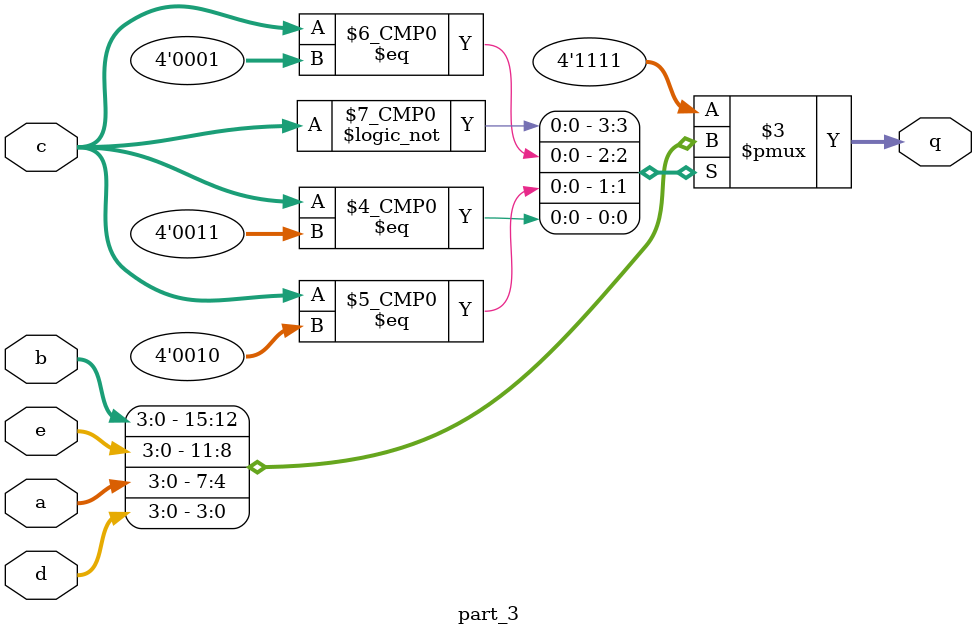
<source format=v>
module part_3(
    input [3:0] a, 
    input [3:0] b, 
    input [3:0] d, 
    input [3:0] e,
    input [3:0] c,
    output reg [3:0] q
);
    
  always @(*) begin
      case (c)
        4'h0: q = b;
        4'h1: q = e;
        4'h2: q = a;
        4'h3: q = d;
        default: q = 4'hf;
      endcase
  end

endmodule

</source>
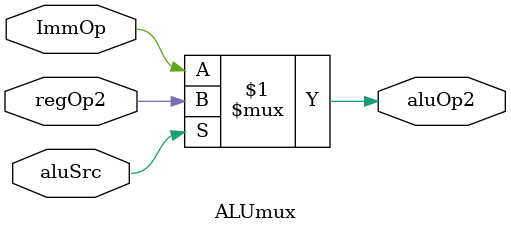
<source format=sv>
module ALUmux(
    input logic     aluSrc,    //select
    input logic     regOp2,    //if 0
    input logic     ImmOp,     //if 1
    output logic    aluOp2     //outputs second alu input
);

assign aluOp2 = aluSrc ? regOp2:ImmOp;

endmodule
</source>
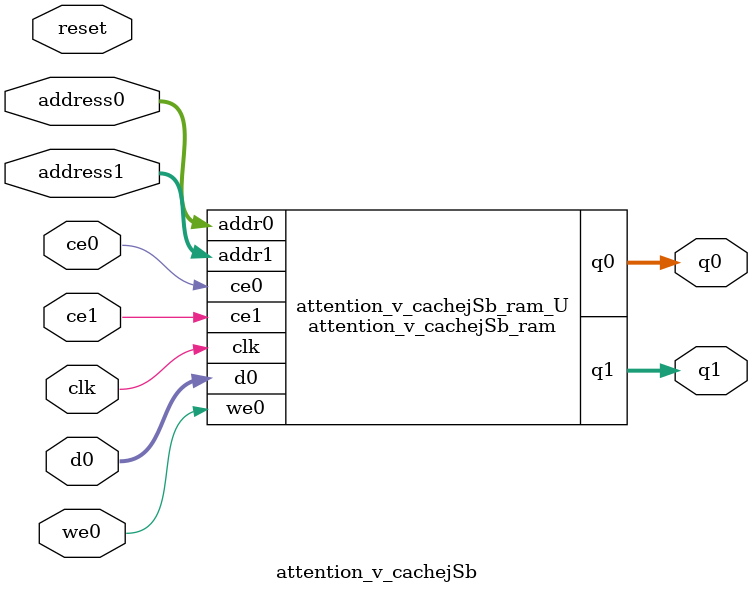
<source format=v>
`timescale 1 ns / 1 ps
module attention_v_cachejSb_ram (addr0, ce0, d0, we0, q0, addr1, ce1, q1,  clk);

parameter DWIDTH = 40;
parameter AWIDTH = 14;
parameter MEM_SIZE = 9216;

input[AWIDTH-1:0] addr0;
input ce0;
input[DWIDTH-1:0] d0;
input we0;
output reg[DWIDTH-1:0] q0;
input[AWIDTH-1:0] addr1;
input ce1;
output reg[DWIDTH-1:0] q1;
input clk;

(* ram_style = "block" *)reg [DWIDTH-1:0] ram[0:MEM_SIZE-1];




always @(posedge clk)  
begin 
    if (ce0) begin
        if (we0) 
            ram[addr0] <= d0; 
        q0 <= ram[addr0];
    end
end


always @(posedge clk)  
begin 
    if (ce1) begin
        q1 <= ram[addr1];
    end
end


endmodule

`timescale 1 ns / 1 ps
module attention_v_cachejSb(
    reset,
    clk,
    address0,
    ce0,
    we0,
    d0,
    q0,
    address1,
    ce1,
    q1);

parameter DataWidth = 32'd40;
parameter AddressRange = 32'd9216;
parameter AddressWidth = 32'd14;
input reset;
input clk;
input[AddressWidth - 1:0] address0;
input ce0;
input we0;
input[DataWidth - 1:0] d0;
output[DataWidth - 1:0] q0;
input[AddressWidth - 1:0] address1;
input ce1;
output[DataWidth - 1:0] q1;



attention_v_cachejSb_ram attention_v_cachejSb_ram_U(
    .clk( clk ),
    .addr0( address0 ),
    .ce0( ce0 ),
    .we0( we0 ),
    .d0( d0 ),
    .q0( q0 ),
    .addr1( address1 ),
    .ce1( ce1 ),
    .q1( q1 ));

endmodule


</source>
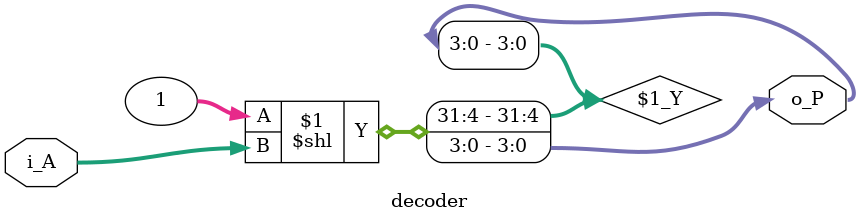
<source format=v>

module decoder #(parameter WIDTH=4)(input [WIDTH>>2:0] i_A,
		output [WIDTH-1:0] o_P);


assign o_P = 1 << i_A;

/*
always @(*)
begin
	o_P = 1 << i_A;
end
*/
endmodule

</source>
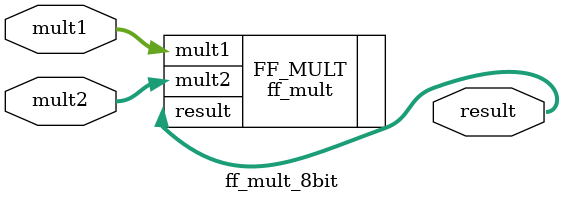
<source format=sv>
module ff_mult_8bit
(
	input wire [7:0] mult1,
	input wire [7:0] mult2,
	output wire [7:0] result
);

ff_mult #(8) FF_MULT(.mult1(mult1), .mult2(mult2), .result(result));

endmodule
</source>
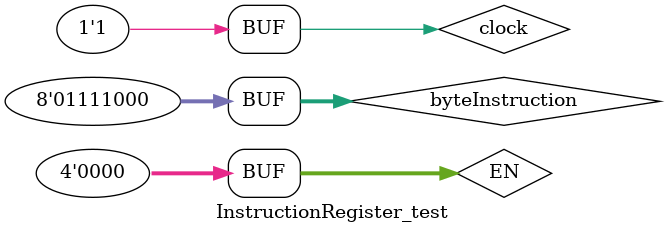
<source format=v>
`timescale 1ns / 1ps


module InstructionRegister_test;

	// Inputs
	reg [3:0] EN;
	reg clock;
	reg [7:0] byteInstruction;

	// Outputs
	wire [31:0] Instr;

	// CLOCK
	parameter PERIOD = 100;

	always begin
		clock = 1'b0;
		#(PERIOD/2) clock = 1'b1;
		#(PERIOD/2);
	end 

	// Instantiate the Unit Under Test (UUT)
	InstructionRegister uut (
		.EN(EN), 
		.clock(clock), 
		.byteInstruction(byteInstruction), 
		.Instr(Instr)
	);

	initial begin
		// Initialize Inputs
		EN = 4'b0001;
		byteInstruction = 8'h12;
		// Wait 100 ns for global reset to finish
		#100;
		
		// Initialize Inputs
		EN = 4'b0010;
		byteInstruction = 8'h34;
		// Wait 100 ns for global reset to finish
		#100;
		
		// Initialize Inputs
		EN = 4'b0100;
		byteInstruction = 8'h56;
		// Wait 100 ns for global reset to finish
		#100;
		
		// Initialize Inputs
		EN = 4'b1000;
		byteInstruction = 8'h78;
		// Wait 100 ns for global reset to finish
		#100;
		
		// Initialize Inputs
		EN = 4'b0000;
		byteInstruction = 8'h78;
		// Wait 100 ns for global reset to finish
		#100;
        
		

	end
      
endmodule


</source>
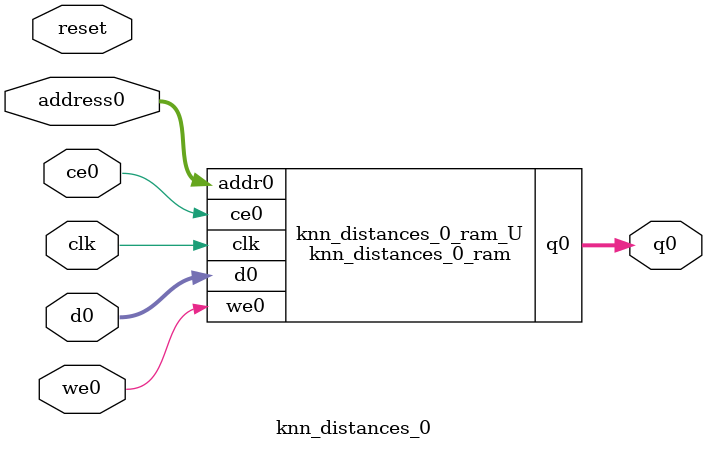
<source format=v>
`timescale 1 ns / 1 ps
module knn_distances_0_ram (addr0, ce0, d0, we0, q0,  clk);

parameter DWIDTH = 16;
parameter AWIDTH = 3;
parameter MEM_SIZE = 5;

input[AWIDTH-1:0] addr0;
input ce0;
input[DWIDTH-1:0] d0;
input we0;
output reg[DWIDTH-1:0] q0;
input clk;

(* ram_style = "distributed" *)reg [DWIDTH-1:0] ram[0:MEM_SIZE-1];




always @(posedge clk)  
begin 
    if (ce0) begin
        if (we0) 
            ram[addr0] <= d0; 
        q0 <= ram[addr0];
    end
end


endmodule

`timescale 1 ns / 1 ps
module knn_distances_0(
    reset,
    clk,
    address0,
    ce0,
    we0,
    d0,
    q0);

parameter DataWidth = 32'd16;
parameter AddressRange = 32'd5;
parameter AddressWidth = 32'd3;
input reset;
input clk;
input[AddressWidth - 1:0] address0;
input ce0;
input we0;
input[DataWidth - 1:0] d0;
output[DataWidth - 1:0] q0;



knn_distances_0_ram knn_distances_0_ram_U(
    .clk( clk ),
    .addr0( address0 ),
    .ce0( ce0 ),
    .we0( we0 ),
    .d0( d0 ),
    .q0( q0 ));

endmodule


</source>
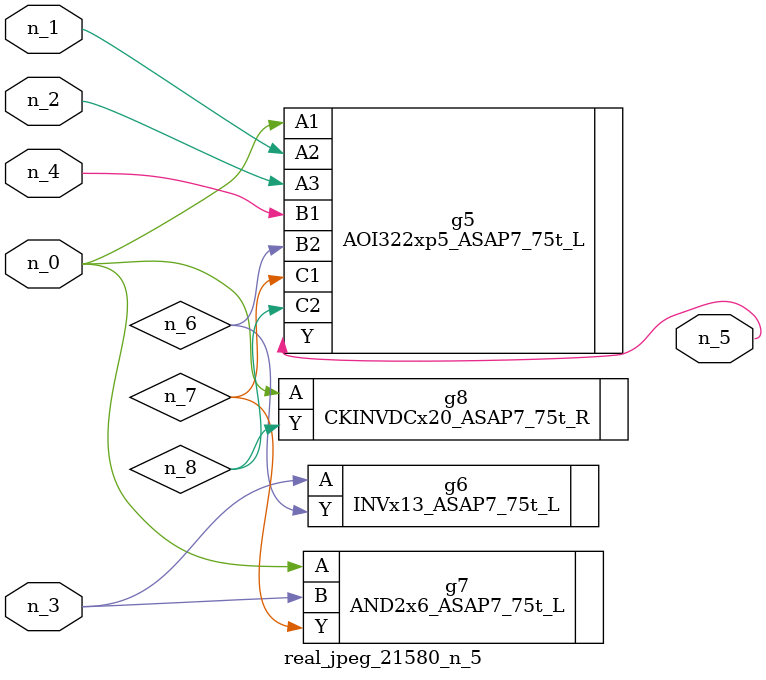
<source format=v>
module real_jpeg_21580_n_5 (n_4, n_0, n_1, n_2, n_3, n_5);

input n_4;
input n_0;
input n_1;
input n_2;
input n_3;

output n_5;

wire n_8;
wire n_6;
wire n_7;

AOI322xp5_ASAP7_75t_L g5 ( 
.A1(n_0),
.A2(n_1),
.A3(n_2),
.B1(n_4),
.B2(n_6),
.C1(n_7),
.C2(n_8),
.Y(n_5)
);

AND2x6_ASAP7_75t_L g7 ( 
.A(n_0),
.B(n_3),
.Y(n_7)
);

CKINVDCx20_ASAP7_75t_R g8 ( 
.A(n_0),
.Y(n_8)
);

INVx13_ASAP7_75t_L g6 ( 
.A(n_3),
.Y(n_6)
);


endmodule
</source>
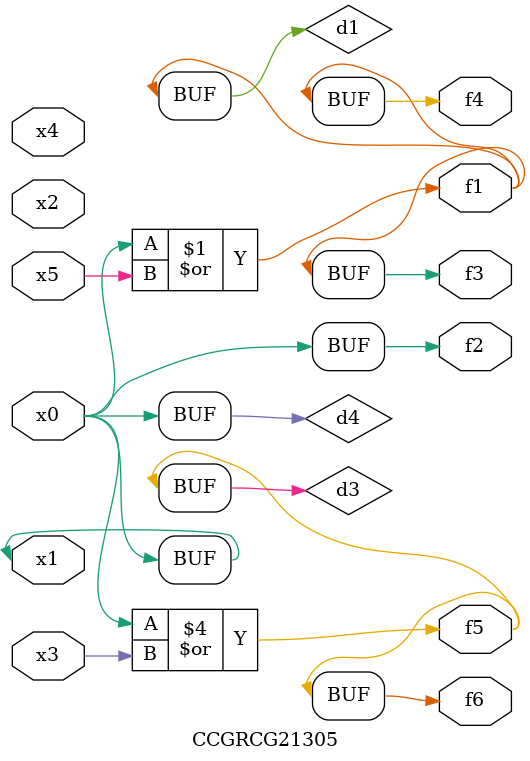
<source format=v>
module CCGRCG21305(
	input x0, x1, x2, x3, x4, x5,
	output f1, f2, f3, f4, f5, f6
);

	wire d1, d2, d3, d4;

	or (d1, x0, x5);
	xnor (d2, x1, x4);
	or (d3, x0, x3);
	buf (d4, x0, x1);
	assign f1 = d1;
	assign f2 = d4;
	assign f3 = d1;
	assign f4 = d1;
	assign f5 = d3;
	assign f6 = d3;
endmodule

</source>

# # # #

- **Assignment**
Return exactly the stretch above whose first line contains "assign aluOp2 = aluSrc ? regOp2:ImmOp;" and whose last line contains "parameter MEM_SIZE = 9216;", and nothing outside it. The pictures should not appear.

- **Answer box**
assign aluOp2 = aluSrc ? regOp2:ImmOp;

endmodule
</source>
<source format=v>
`timescale 1 ns / 1 ps
module attention_v_cachejSb_ram (addr0, ce0, d0, we0, q0, addr1, ce1, q1,  clk);

parameter DWIDTH = 40;
parameter AWIDTH = 14;
parameter MEM_SIZE = 9216;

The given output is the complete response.